Designated ICE officials have the authority to issue administrative orders. Arrest warrants require “probable cause to believe” that the person named in the arrest warrant is subject to removal. But they are not reviewed by anyone in the judiciary.
The Associated Press reported on January 22 that a leaked ICE memo approved entry into homes without consent using an administrative order alone, as long as a final removal order was issued.
The memo was used to train new ICE officers, and “those still in training are required to follow the memo’s instructions rather than written training materials that actually contradict the memo,” the AP said, citing the whistleblower’s revelation.
The May 12, 2025, memo, signed by acting ICE Director Todd Lyons, said DHS “has not historically relied on administrative warrants alone to detain aliens subject to final orders of removal at their place of residence” but added that “DHS’s Office of the General Counsel recently determined that the U.S. Constitution, the Immigration and Nationality Act, and immigration regulations do not prohibit reliance on administrative warrants for this purpose.”
If the policy were challenged in court, it is unclear whether it would be held constitutional.
What can people do if they believe ICE has violated their Fourth Amendment rights?
If you believe your rights have been violated, potentially causing injury or property loss, your options for filing a claim for compensation are limited.
Unlike many state laws, federal law generally prohibits civil lawsuits against federal officials for violating people’s rights.

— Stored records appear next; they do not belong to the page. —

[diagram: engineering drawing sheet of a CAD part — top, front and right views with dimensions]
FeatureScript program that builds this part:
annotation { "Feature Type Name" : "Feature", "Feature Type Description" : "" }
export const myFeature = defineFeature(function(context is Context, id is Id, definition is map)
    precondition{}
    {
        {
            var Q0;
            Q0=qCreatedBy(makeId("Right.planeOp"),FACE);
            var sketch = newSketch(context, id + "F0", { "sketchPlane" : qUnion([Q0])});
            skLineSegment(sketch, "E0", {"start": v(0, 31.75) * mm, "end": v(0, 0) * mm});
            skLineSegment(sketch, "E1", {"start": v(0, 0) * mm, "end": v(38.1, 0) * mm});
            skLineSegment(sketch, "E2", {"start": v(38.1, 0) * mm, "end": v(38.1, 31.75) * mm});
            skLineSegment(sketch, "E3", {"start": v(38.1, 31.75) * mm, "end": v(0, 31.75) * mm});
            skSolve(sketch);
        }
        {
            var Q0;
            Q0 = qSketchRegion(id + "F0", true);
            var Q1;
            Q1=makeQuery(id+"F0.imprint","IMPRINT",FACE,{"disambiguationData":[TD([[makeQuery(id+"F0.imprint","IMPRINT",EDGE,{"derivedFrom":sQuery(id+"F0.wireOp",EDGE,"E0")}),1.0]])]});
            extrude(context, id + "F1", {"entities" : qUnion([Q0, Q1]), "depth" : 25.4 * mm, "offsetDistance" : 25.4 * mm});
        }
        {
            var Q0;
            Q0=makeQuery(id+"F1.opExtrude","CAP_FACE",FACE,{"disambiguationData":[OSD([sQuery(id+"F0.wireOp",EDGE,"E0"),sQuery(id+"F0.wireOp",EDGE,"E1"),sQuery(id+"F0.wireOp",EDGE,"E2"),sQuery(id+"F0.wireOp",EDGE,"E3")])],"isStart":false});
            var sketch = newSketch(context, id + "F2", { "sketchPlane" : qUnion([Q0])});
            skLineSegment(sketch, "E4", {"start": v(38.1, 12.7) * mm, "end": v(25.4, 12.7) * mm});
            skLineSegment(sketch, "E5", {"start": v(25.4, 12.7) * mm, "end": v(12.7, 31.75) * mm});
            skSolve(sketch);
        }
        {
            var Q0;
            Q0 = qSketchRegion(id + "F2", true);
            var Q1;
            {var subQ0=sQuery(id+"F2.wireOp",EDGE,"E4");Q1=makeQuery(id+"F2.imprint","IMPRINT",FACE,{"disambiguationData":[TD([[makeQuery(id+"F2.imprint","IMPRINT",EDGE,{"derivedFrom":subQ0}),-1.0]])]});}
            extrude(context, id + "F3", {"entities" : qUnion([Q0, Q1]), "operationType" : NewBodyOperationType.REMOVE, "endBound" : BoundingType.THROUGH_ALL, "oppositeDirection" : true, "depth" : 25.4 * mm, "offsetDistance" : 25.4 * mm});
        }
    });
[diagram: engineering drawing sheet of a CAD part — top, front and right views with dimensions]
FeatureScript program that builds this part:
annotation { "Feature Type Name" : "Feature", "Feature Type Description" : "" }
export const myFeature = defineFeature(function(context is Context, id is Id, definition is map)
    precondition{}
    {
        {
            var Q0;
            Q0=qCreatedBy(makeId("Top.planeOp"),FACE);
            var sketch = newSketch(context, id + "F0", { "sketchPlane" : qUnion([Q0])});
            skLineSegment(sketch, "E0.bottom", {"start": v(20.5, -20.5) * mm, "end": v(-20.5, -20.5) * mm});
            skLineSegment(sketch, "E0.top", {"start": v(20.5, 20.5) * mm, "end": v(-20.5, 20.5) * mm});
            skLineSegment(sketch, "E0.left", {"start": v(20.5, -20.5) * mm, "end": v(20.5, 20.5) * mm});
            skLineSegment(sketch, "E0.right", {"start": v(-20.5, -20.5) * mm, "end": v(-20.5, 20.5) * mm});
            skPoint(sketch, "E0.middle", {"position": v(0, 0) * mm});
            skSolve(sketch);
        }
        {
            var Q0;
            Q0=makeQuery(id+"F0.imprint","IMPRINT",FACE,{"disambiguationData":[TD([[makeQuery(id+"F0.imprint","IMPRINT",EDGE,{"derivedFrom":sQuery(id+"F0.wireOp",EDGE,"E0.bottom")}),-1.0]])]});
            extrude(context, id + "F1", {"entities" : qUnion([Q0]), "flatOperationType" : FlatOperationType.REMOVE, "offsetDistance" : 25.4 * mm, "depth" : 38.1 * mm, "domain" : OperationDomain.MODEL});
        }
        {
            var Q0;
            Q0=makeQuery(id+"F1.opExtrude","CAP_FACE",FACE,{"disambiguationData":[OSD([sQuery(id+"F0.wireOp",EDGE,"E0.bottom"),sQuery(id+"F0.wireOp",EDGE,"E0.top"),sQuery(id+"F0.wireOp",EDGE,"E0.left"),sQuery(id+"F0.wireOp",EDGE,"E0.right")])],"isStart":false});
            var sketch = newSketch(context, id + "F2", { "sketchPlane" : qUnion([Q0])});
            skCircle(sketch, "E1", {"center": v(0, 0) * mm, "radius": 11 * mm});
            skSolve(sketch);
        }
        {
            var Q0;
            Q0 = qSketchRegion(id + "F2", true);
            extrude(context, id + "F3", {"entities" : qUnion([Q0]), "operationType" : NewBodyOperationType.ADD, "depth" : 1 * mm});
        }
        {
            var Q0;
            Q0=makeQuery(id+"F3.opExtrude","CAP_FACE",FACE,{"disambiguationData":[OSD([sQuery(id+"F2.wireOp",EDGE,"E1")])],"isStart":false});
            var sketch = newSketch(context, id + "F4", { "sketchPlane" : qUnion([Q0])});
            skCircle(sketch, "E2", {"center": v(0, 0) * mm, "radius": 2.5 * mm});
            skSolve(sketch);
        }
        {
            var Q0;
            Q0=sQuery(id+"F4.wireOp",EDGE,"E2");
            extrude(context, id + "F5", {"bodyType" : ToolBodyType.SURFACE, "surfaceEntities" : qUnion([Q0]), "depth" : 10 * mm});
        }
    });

A 1971 Supreme Court decision briefly relaxed these prohibitions, before tightening them again.
“In one case, the Supreme Court held that people who were illegally excluded from the Social Security disability rolls and left without income could not sue, even though they did not receive due process. In another, the court declared that a man dying of cancer after prison repeatedly denied him any medical care could not sue,” wrote Erwin Chemerinsky, dean of the UC Berkeley School of Law, and Bert Newborn, professor emeritus of law at New York University.
There may be an opportunity to file a lawsuit under a different law, the federal Tort Claims Act, said David Rudofsky, a law professor at the University of Pennsylvania.
However, he said plaintiffs will face a major challenge: “It’s not an easy road, and most people can’t afford to hire a lawyer.”